:: Job item ::
Exclude pictures and give again exactly the lines of the listing, beginning with its first line and ending with the one that contains "Document page, 1500x1125 pixels.".
##### Source material
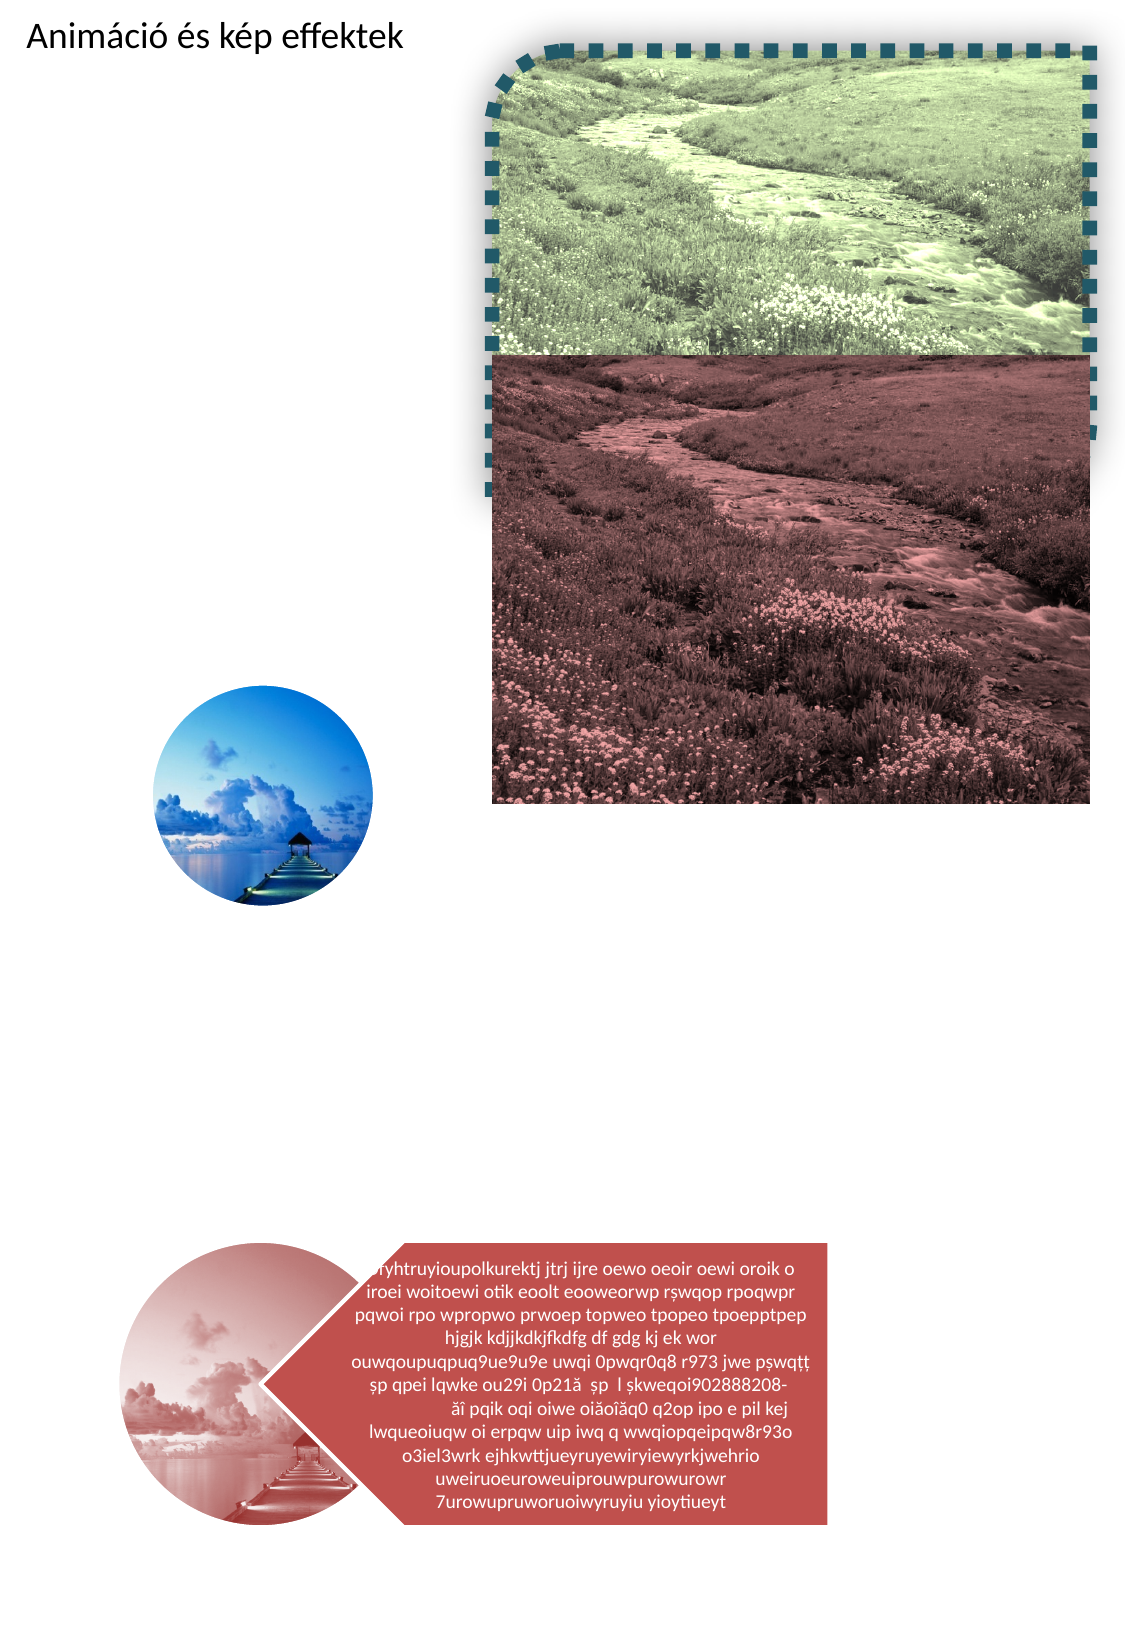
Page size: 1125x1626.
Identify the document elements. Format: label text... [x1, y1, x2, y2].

text_box Animáció és kép effektek [11, 3, 926, 64]
picture [491, 50, 1090, 804]
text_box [116, 62, 973, 1528]
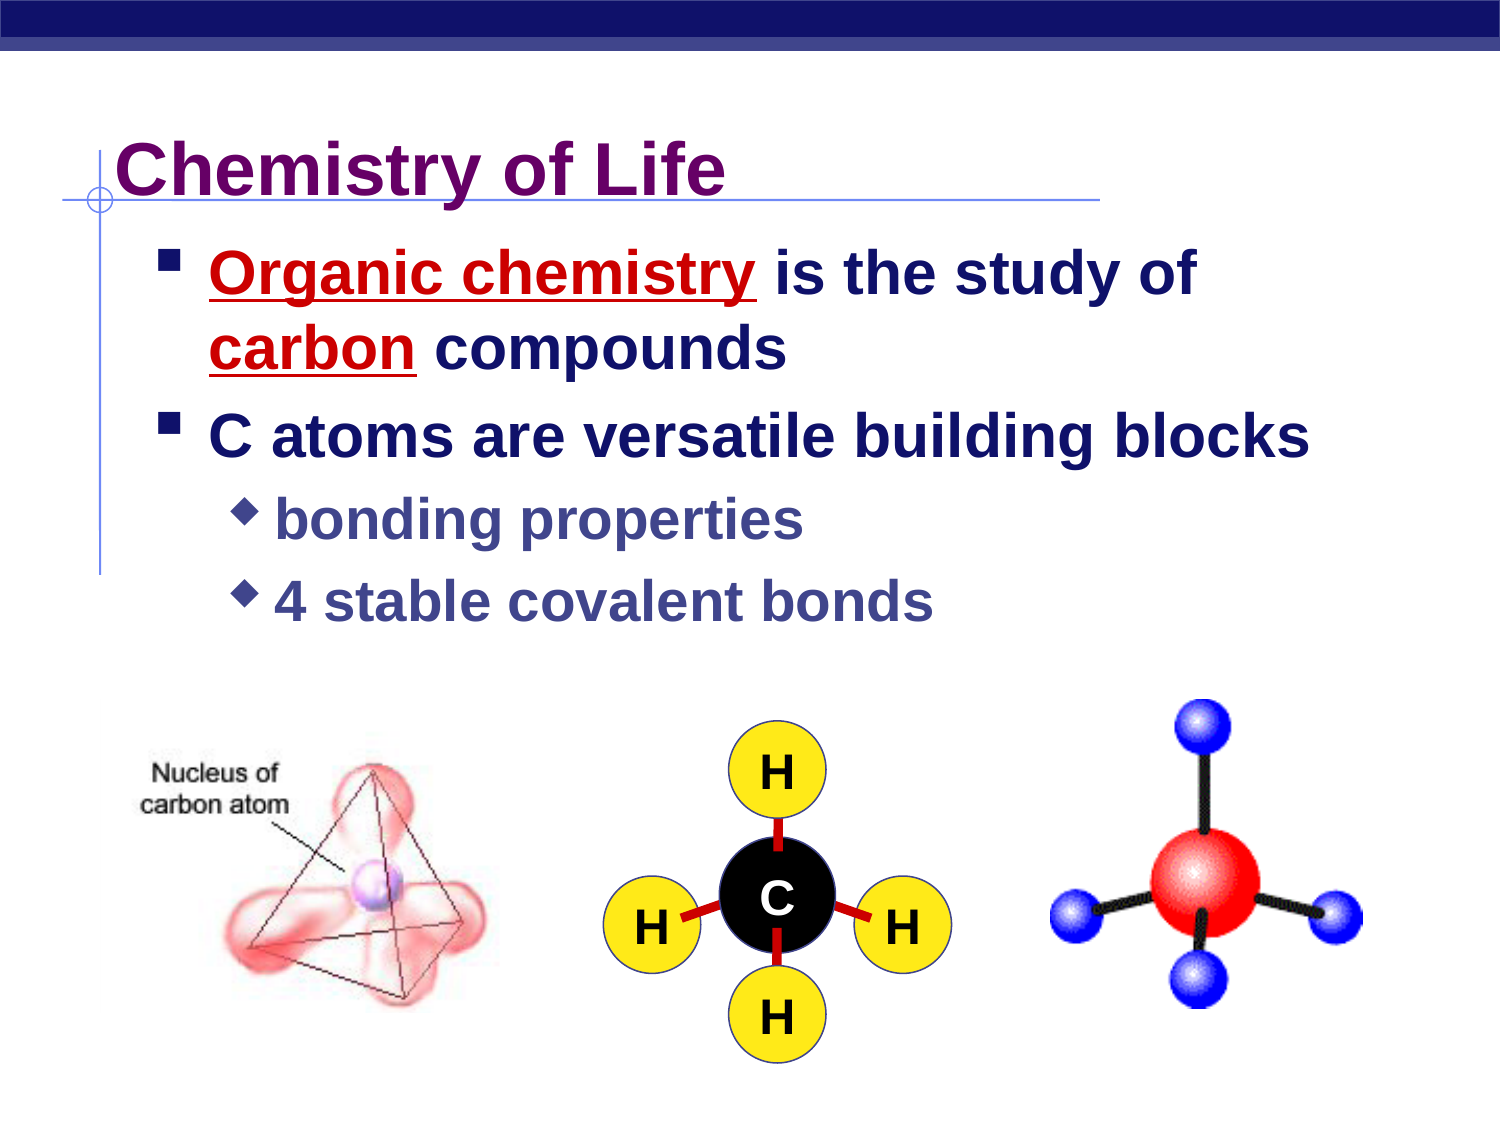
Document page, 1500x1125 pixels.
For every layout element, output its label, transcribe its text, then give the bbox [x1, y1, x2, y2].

list Organic chemistry is the study of carbon compounds C atoms are versatile building blocks bonding properties 4 stable covalent bonds [137, 224, 1438, 726]
text_box H [603, 876, 701, 974]
picture [99, 699, 510, 1013]
picture [1049, 699, 1363, 1009]
title Chemistry of Life [99, 112, 1376, 238]
text_box C [719, 836, 836, 954]
text_box H [854, 876, 952, 974]
text_box H [728, 965, 827, 1063]
text_box H [728, 720, 827, 819]
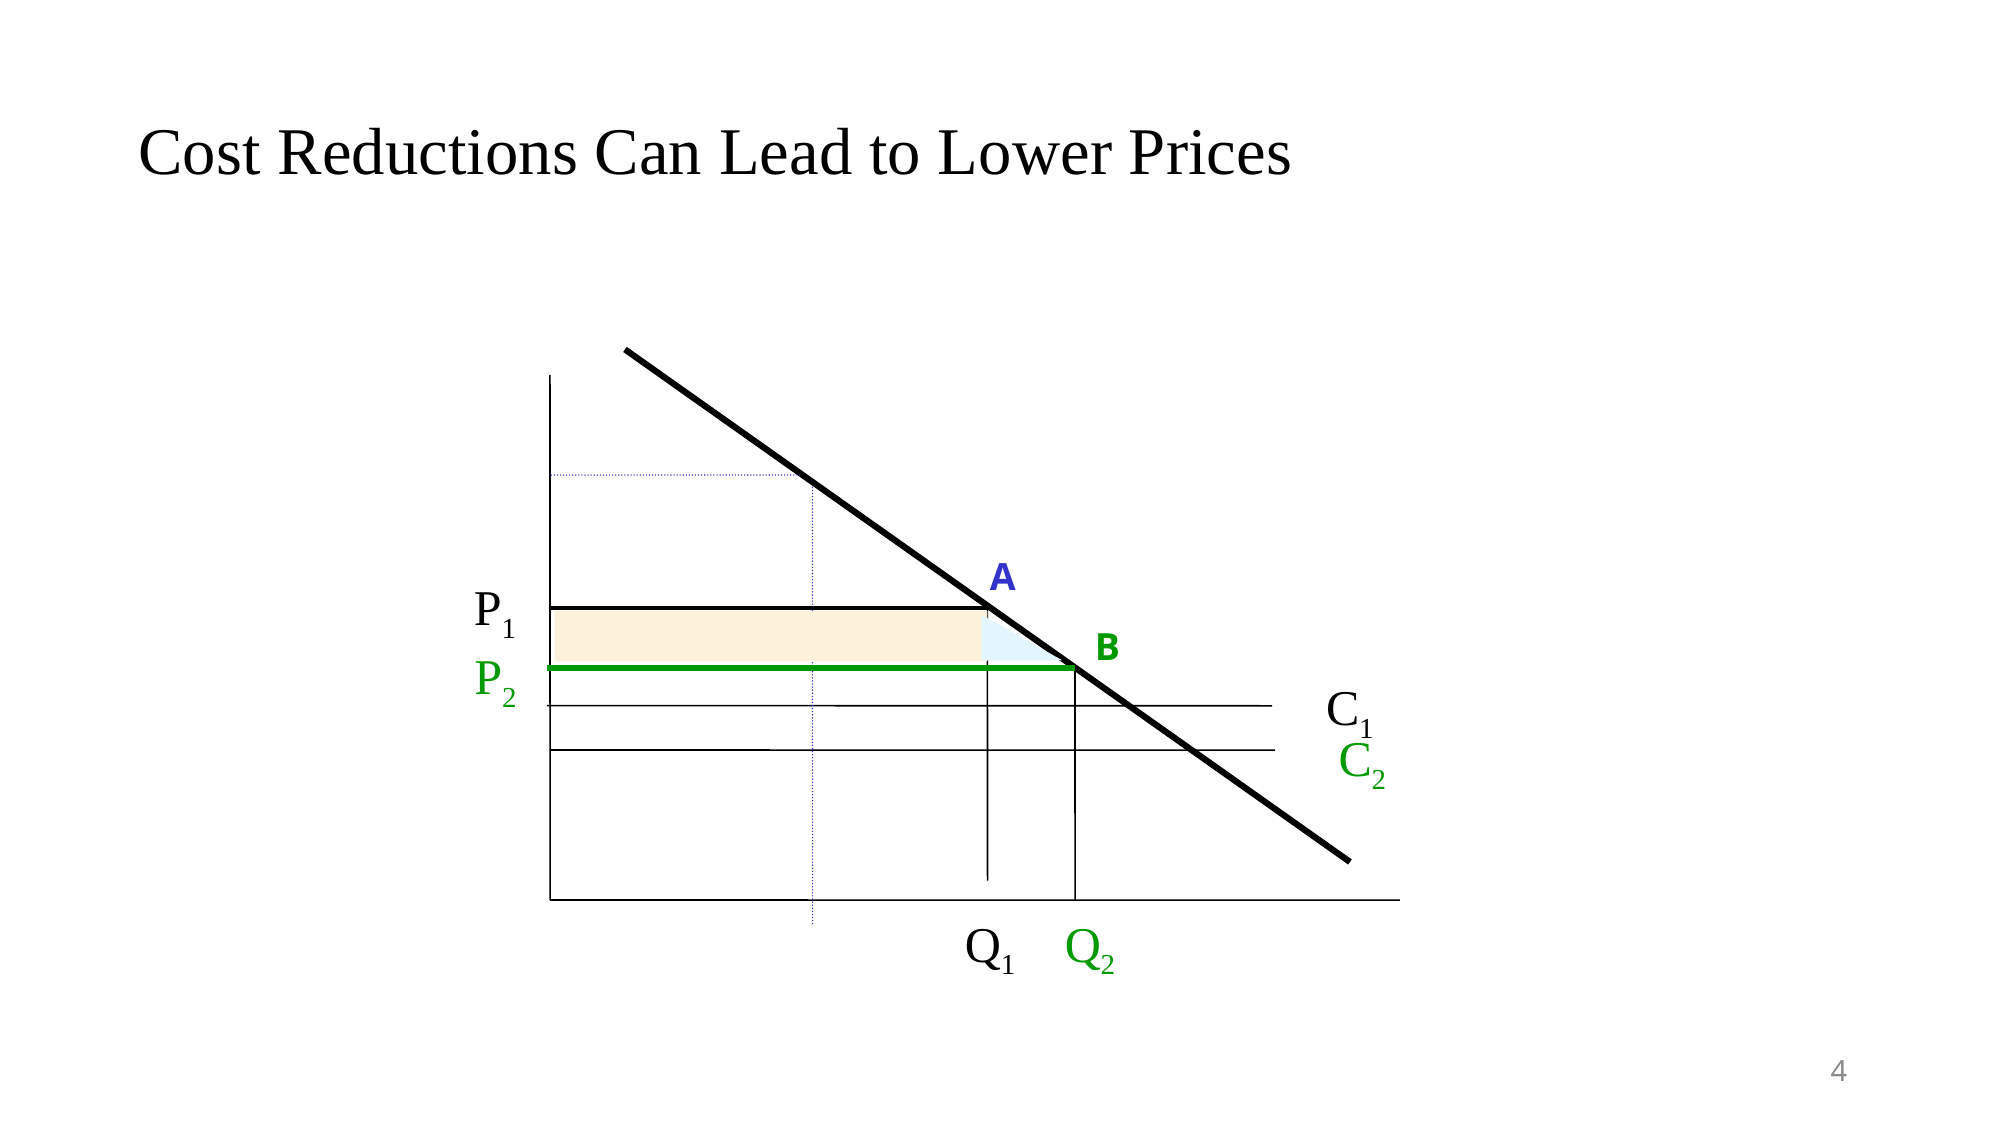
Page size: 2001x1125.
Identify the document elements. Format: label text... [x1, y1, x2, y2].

list [137, 299, 1863, 1014]
slide_number 4 [1412, 1042, 1863, 1103]
text_box [554, 610, 988, 662]
text_box C1 [1311, 668, 1389, 752]
text_box P1 [459, 568, 532, 637]
text_box Q2 [1075, 904, 1143, 988]
text_box P2 [459, 637, 548, 721]
text_box Q1 [950, 904, 1075, 988]
text_box A [975, 545, 1026, 606]
text_box [980, 612, 1063, 662]
text_box C2 [1323, 719, 1402, 803]
title Cost Reductions Can Lead to Lower Prices [123, 87, 1915, 226]
text_box B [1079, 615, 1131, 676]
##########
:: Response area ::
Page size: 1125x1626.
Identify the document elements. Format: label text... [x1, y1, x2, y2].

text_box Animáció és kép effektek [11, 3, 926, 64]
picture [491, 50, 1090, 804]
text_box [116, 62, 973, 1528]
Document page, 1500x1125 pixels.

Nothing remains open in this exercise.